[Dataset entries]
--- START ---

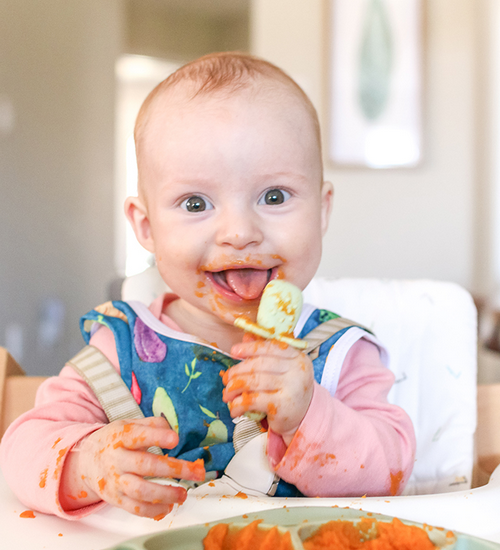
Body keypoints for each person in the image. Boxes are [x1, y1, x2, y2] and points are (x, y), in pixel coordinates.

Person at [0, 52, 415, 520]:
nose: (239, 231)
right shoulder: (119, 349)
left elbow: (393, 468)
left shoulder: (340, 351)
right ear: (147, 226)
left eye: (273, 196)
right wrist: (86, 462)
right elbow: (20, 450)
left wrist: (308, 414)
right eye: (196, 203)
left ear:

--- END ---

### ACTION ITEM
Transcribe the records above verbatim. Do not carry over any picture.

### THE ANSWER
Body keypoints for each person in the image. Boxes are [x1, y1, x2, y2] and points are (x, y), in pixel coordinates.

Person at [0, 52, 415, 520]:
nose: (239, 231)
right shoulder: (119, 349)
left elbow: (393, 468)
left shoulder: (340, 351)
right ear: (147, 226)
left eye: (273, 196)
right wrist: (86, 462)
right elbow: (20, 450)
left wrist: (308, 414)
right eye: (196, 203)
left ear:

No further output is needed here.